## Start Records for the task

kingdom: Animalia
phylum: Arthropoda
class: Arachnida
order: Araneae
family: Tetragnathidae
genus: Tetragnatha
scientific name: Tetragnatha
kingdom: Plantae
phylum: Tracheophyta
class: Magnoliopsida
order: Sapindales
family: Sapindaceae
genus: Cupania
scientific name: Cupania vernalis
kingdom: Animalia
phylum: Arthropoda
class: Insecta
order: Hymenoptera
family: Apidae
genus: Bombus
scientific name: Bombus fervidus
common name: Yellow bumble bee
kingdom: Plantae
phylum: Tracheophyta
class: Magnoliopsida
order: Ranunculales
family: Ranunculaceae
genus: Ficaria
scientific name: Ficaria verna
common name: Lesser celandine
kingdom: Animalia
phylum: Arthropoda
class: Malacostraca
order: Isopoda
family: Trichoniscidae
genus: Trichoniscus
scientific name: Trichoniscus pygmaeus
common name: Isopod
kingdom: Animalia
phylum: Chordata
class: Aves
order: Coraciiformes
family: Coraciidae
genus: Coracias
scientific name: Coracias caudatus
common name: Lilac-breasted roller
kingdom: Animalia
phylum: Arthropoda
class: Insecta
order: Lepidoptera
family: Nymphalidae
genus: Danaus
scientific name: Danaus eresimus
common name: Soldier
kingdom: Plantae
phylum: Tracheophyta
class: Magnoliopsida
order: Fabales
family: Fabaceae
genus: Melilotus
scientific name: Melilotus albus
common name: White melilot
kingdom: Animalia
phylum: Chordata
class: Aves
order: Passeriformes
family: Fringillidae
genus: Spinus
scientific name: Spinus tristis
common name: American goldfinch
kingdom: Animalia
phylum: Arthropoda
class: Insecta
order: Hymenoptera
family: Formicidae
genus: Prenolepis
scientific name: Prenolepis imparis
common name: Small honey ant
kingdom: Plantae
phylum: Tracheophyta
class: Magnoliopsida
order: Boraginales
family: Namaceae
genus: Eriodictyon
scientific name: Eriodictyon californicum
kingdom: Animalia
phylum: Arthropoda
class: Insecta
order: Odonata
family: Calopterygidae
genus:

## End Records for the task

Exercise instructions:
Reproduce the rows unchanged, starting at the line that holds "order: Passeriformes" and continuing through the final line of the rows, with both of those lines included.

Problem solution:
order: Passeriformes
family: Fringillidae
genus: Spinus
scientific name: Spinus tristis
common name: American goldfinch
kingdom: Animalia
phylum: Arthropoda
class: Insecta
order: Hymenoptera
family: Formicidae
genus: Prenolepis
scientific name: Prenolepis imparis
common name: Small honey ant
kingdom: Plantae
phylum: Tracheophyta
class: Magnoliopsida
order: Boraginales
family: Namaceae
genus: Eriodictyon
scientific name: Eriodictyon californicum
kingdom: Animalia
phylum: Arthropoda
class: Insecta
order: Odonata
family: Calopterygidae
genus:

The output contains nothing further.